Non-Naked Lunch

In Uncategorized on June 28, 2011 at 10:02 am

Where I’m at: Brazzaville, enjoying the perfect temperature at this time of year

What I’m doing: digesting a naked lunch

Why I’m writing: vignettes about diplomatic life


For those literati out there, (The) Naked Lunch is a must-read. Incidentally, I’ve never read it. That said, William Burroughs classic has made a tremendous impact on American life, even if unbeknownst to most of us. But even those “in the know” may not be aware that the title was suggested by Jack Kerouac (whom I have read). Kerouac suggested the name for the book, which is a series of psychedelic vignettes, because (according to Burroughs) “a naked lunch (is) a frozen moment when everyone sees exactly what is on the end of every fork.” Diplomatic dining is anything but that. And because I’m always looking to use this (cyber)space to let people know what this bizarre (and I hope/believe necessary) universe of diplomacy  is all about, this latest vignette is all about those non-naked lunches at which we frequently find ourselves. [Note: because I can’t share many specifics, this is really more of an explanation.]

Brazzaville is – surprise, surprise – one of the smaller diplomatic presences that the U.S. has in the world. That, of course, does not mean that we don’t have significant interests here, but it does, of course, mean that there’s fewer of us to look after them. For me, that means both an amazing career opportunity and a place at the table at lots of diplomatic functions. In the last couple weeks, I’ve had one-on-ones with about a dozen ambassadors, several ministers (equivalent to U.S. Cabinet Secretaries), and even the President here (though that was actually a one-on-one between the President and our Ambassador…the latter was gracious enough to include me in their private chat; the former was gracious enough to offer champagne…at 10am). It also means lots and lots of representational eating events. I just got back, in fact, from one that included, among others, our bureau’s Deputy Assistant Secretary (or better said, “the Boss”), who despite being a Michigan grad is a lovely person.

Having now had either a diplomatic breakfast, brunch, lunch, dinner, or after-dinner drinks at least every other day for a month in a row (last week was every single day) with various VIPs from around this country, our country, and the world, I can say this definitively: they are anything but naked affairs. The best I can describe such affairs is that they are like a change room with a bunch of pre-adolescent boys getting ready for gym. Everyone looks nervously from person to person, trying not to catch too many people’s eyes, and puffing out his chest while slightly flexing his biceps trying to impress – but not too much – everyone around him. Now, as adults, one notices the nervousness significantly less in the physical actions, but more so in the word choices. Most conversations don’t go on very long before the listener smiles and agrees, whether the point is yet apparent or not. It’s often far better to get a half-story and make the speaker feel appreciated than it is to get the whole-story and risk creating a disagreement on minutiae. Now, that isn’t to say that diplomats and officials are just trying to appease each other, but rather that it’s all a calculated dance. And believe me (you’ll have to, unless you, too, are a diplomat), those that lash back against the rigmarole are easily identified and far less effective. Leaving “non-papers” (e.g. “I was here but I wasn’t if anyone asks”) or having back-up “if asked” talking points, etc. are all part of the subtle dance that is diplomacy.

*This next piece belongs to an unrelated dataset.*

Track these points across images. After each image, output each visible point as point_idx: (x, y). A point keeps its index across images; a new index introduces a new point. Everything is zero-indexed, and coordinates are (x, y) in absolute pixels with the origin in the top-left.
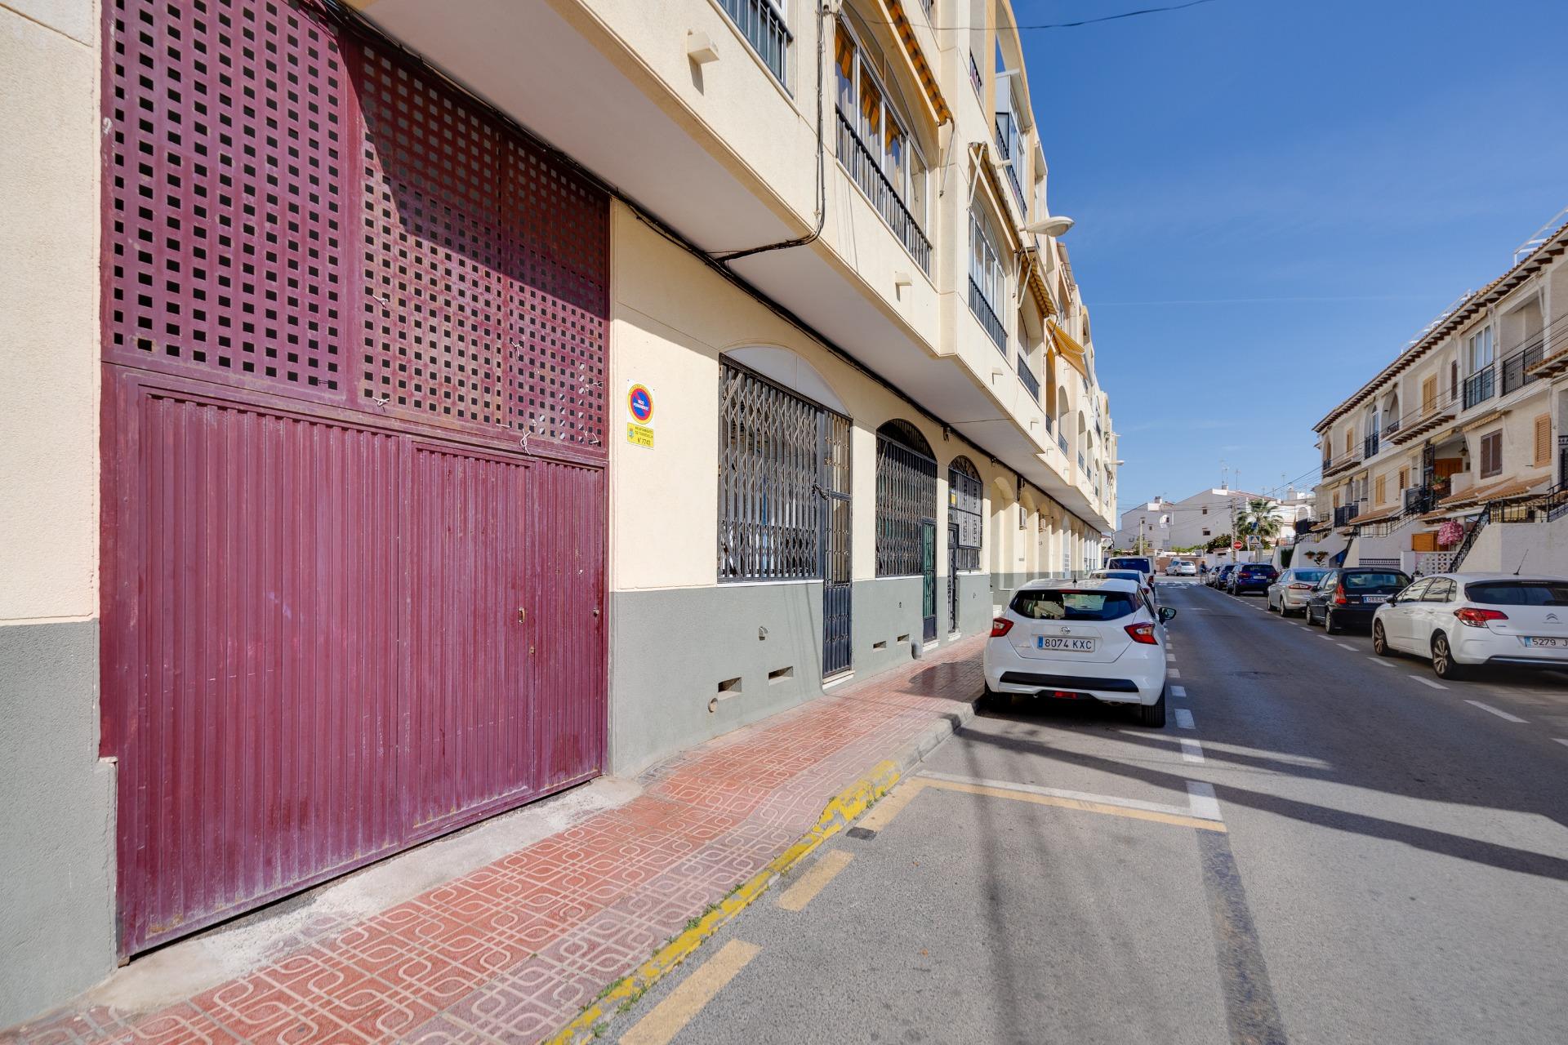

In any case, while our lunches may not be naked, they are often effective, even if most people in the world don’t appreciate them. America was late to the diplomacy game in many ways, but we’ve really started to embrace it as we’ve realized that we have more to lose. Having friends, or at least non-enemies, is very important to us. Ask yourself how many friends you have that tell you that you’re hair looks like crap or that you really are a sucky karaoke singer or that the dinner you made was edible between all of the burned parts. That’s the kind of friend America would be without diplomacy (or if the diplomats were hopped up on LSD like Burroughs’ characters as they had lunch with their counterparts). People appreciate subtlety in their friendly relationships, even if they have blunt truths to share. Right?


Who said it: Anonymous

Why it’s relevant: perhaps why there are so many diplomats who are lawyers

The quote: “Talk is cheap…until lawyers get involved.”

  1. Mmm… champagne in the morning. Who’s your DAS?